“A punishment that’s delayed can still be imposed, but once imposed, it can’t be withdrawn.” (p.49)
As the parent of a three-year old and a one-year old, I have a hard time connecting with Seneca here. If my kids do something wrong and I wait to punish them later, they won’t be able to connect the punishment with the crime. Maybe my three-year old could, if it wasn’t too far after. With toddlers, the discipline has to happen in the moment and that’s hard because it’s usually in the heat of the moment. If my kid is reaching for a lit candle, I have to swat his hand away. I’d rather his hand have a swat than a burn mark.
The key with my little ones is consistency in discipline. If I say something is off-limits then it must remain off limits. Going back and forth on what they get disciplined for sends mixed messages. Sometimes I’ll tell them no on something that later I think isn’t really a big deal. But I already told them no so I have to stick with that.

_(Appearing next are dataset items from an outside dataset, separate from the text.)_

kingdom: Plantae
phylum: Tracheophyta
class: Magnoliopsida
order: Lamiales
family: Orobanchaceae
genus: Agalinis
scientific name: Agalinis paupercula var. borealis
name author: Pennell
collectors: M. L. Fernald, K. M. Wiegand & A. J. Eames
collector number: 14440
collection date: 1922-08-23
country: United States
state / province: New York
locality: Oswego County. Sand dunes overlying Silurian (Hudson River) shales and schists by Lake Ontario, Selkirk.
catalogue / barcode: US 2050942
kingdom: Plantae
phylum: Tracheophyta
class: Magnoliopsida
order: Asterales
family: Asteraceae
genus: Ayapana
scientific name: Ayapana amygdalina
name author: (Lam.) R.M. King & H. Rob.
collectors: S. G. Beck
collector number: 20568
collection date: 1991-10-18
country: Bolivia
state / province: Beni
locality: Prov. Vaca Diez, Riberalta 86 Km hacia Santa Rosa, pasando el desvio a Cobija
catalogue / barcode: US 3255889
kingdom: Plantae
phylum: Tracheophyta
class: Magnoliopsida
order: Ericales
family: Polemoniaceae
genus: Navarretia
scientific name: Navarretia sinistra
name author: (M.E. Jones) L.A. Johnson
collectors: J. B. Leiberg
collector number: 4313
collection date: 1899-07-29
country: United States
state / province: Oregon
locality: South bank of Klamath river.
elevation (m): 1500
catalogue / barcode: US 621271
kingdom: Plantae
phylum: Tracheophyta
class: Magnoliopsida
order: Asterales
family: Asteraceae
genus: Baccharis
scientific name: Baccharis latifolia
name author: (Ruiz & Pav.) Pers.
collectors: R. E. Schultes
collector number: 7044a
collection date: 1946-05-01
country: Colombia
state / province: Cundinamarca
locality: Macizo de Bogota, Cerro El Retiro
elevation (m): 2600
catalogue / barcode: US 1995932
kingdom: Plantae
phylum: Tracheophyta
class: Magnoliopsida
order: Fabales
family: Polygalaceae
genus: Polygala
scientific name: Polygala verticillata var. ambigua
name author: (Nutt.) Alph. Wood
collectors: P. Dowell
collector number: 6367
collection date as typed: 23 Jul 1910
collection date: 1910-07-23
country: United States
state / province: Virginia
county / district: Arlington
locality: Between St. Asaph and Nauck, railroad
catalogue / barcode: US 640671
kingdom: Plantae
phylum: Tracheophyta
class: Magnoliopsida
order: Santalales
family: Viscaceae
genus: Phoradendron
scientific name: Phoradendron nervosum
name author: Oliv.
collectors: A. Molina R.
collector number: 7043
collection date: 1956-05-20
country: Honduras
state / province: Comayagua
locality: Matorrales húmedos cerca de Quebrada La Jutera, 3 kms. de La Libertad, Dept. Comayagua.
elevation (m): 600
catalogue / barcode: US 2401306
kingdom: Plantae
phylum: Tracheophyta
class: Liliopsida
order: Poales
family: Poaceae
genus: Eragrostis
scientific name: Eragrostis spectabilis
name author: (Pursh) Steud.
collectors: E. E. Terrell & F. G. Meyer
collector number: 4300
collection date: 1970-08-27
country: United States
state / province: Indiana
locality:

But I understand what Seneca is saying. You can’t take back those unwarranted punishments that are dished out in the heat of the moment. When time allows, it’s best to take a step back and assess the situation. For me as a kid, it was always the classic, “go to your room and think about what you’ve done.” This meant I go to my room, cry, ask God for forgiveness and think about how not to do it again. I usually just ended up playing with my toys or reading.
Seneca’s point is, don’t let anger cause you to make an irreversible mistake. Sometimes we want to punish people (especially our kids), not because they’re necessarily doing something wrong but because they’re just irritating us. We can’t punish them for that because who are we? We’re not teaching our children to conform to our standards, we’re teaching them to love God’s standard.